Por outro lado, O Guardador de Rebanhos era apenas uma parte de uma obra maior de Alberto Caeiro, intitulada Ficções do Interlúdio, que englobaria a totalidade da produção dos heterónimos.
Além de O Guardador de Rebanhos, há ainda a registar outras duas obras de Caeiro: Poemas Inconjuntos (17 poemas) e O Pastor Amoroso (8 poemas).
O sujeito poético inicia o poema com a afirmação de que nunca guardou rebanhos, isto é, de que não é um pastor na realidade, mas comporta-se como se o fosse («Mas é como se os guardasse» - v. 2), ou seja, há uma parte de si que se comporta como um pastor - a alma -, uma alma de pastor (comparação do verso 3) que «anda pela mão das Estações / A seguir e a olhar» (vv. 5-6).
Estes dados permitem-nos, desde já, concluir que estamos na presença de um pastor por metáfora que procura estabelecer com a natureza uma relação de comunhão, de harmonia, de simbiose: «Conhece o vento e o sol / E anda pela mão das Estações». De pastor, tem o deambulismo, o andar constantemente e sem rumo definido, observando o que o rodeia, a variedade inexaurível da natureza, concentrado numa única atividade: olhar («A seguir e a olhar.» - v. 6). A sua contemplação da natureza, da beleza primordial, faz com que o «eu» sinta a realidade como se a vivesse intensamente, de acordo com um modo de vida similar ao de um pastor, que contempla, além da proximidade e intimidade ["(...) Natureza sem gente" - v. 7]. De facto, o pastor é o símbolo da solidão do pensamento contemplativo: é o homem que está sozinho na natureza e que ocupa os seus dias vagueando com o seu rebanho, sem a perturbar, alimentando-se do que ela dá, «vislumbrando os seus segredos no silêncio». Daí que o «eu» se considere um pastor, visto que incorpora em si as qualidades de um pastor, mas não é limitado pela vida que um pastor leva. Ou seja, ele serve-se da "arte do pastor para atingir o estado contemplativo, como um budista se serviria da meditação".

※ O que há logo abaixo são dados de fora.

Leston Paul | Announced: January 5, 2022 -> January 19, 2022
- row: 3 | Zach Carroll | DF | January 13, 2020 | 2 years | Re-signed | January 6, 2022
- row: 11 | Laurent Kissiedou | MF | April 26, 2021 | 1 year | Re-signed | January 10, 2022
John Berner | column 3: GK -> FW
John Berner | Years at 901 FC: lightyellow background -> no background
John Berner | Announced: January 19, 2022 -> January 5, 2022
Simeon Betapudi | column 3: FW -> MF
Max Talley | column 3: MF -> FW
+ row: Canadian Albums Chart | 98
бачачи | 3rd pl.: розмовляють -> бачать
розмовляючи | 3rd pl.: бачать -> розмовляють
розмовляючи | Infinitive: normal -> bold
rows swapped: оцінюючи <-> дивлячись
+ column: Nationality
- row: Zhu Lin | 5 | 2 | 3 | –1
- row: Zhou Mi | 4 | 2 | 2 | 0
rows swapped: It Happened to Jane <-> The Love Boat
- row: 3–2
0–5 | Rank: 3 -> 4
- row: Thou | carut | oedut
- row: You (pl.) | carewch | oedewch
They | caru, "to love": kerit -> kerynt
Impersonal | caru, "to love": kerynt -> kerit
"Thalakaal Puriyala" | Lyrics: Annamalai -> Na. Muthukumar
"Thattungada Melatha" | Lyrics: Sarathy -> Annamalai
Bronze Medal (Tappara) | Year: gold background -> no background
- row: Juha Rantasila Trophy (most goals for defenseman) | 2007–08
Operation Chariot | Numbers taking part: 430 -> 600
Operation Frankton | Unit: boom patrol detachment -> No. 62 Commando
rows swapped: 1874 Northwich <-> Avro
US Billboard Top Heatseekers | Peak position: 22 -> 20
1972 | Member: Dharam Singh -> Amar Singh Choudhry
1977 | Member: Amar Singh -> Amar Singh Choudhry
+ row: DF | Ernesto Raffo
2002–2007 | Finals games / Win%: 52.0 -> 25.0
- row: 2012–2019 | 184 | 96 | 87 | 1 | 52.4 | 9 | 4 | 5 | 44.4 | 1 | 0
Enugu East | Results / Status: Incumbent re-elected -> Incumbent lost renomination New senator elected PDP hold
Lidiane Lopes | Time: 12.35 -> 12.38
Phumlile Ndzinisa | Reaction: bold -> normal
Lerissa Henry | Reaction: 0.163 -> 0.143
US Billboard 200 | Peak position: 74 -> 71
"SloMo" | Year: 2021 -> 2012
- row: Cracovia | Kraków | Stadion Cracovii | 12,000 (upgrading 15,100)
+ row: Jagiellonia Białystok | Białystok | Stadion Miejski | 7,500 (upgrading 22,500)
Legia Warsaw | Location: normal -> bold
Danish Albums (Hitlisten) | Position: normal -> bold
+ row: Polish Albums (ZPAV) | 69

A consequência imediata de o sujeito poético possuir uma alma assim é ter acesso a «toda a paz» que a natureza sem gente proporciona - ela vai «sentar-se» a seu lado (vv. 7-8). Caeiro apresenta-se, assim, em suma, como um poeta metáfora e como o poeta da natureza e do olhar.
No entanto, no verso 9, o sujeito poético confessa-se triste. Numa primeira leitura, essa tristeza é motivada pelo fim do dia, representado pelo pôr do sol, dado que, quando a noite cai sobre a natureza, ele sentirá maiores dificuldades em contemplar a natureza. E, como já sabemos, Caeiro é o poeta do olhar, o sensacionista para quem a visão é o sentido primordial. Por outro lado, note-se como a tristeza invade o «eu» de forma impercetível, como a borboleta que entra impercetivelmente pela janela.
A nível estilístico, é de salientar, na primeira estrofe, antes de mais a personificação da natureza (vv. 5, 7-8) e as comparações (vv. 3, 9 e 13), recursos que evidenciam a relação íntima e intensa que o «eu» estabelece com ela. Por outro lado, genericamente, a comparação é o recurso estilístico de que Caeiro se socorre para exprimir a concretização do abstrato, para aproximar o imaginário do real, tornando-o simples e acessível. Por seu turno, a conjunção coordenativa adversativa «mas» (v. 9) sugere o caráter contraditório da tristeza do sujeito poético, pois, se ele tem à sua volta tudo o que deseja, por que razão se sentirá triste?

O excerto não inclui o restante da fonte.